Wash in cool running water and dry mop like in other tubers. Peel off thick fibrous skin using a vegetable peeler or paring knife. Peel and other plant parts contain rotenene, an organic poison; and therefore, should be discarded. It then can be cut into cubes, sliced, or chopped to fine sticks in a ways desired. It then can be cut into cubes, sliced, or chopped to fine sticks in a ways desired.

Fresh jicama is used much like a vegetable and is an important starch source in much of Central America. It stays crisp when cooked, making it one of the wonderful vegetable in stir-fries.

Here are some serving tips:

Raw jicama has sweet succulent apple like fruity taste. In many parts of Mexico, fresh tubers are cut into cubes/sticks and sprinkled with lime juice, salt and dressed with olive oil and paprika or ground chilli pepper.

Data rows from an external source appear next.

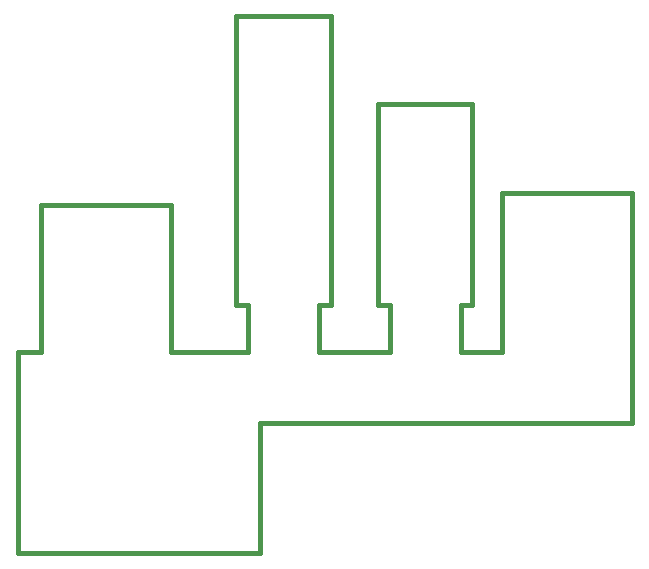
<source format=gbr>
G04 (created by PCBNEW-RS274X (2011-05-25)-stable) date Thu 01 Nov 2012 20:09:25 GMT*
G01*
G70*
G90*
%MOIN*%
G04 Gerber Fmt 3.4, Leading zero omitted, Abs format*
%FSLAX34Y34*%
G04 APERTURE LIST*
%ADD10C,0.006000*%
%ADD11C,0.015000*%
G04 APERTURE END LIST*
G54D10*
G54D11*
X30709Y-15551D02*
X30709Y-25197D01*
X33858Y-15551D02*
X33858Y-25197D01*
X33858Y-15551D02*
X30709Y-15551D01*
X28543Y-21850D02*
X28543Y-26772D01*
X24213Y-21850D02*
X24213Y-26772D01*
X28543Y-21850D02*
X24213Y-21850D01*
X23425Y-26772D02*
X23425Y-33465D01*
X31496Y-29134D02*
X31496Y-33465D01*
X23425Y-33465D02*
X31496Y-33465D01*
X31890Y-29134D02*
X31496Y-29134D01*
X43898Y-29134D02*
X31890Y-29134D01*
X43898Y-21457D02*
X39567Y-21457D01*
X43898Y-21457D02*
X43898Y-29134D01*
X38189Y-26772D02*
X39567Y-26772D01*
X38189Y-25197D02*
X38189Y-26772D01*
X38583Y-25197D02*
X38189Y-25197D01*
X35827Y-26772D02*
X33465Y-26772D01*
X35827Y-25197D02*
X35827Y-26772D01*
X35433Y-25197D02*
X35827Y-25197D01*
X24213Y-26772D02*
X23425Y-26772D01*
X29134Y-26772D02*
X28543Y-26772D01*
X31102Y-26772D02*
X29134Y-26772D01*
X33465Y-25197D02*
X33465Y-26772D01*
X33858Y-25197D02*
X33465Y-25197D01*
X31102Y-25197D02*
X31102Y-26772D01*
X30709Y-25197D02*
X31102Y-25197D01*
X39567Y-26772D02*
X39567Y-21457D01*
X38583Y-25000D02*
X38583Y-25197D01*
X38583Y-18504D02*
X38583Y-25000D01*
X35433Y-18504D02*
X38583Y-18504D01*
X35433Y-25197D02*
X35433Y-18504D01*
M02*

</source>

Jicama is a favorite root vegetable in Mexican cooking where it is used in salads, slaw, stews, stir-fries, soups…etc with other common vegetables and fruits like orange, pineapple, carrot, green beans as well as with poultry, meat and seafood.

Outside of the American continent, this tuber is among the popular starch root in many south and southeast region. In Malaysia, where it is known as bengkoang, fresh young tubers are sliced and eaten with other fruits like pineapple, apple, raw mango, sweet potato…etc in rujak.

In Indonesia, they are served with much like Malayan salad but with added rujak sauce made from palm sugar, tamarind, shrimp paste, chili peppers, and sautéed peanut paste. Also, as a rujak tumbuk, wherein all the above-mentioned ingredients ground in a wooden mortar and served in a banana leaf.
Apart from salads, another popular oriental dish that uses jicama and turnips is popiah, a Fujian/Chaozhou-style fresh spring roll.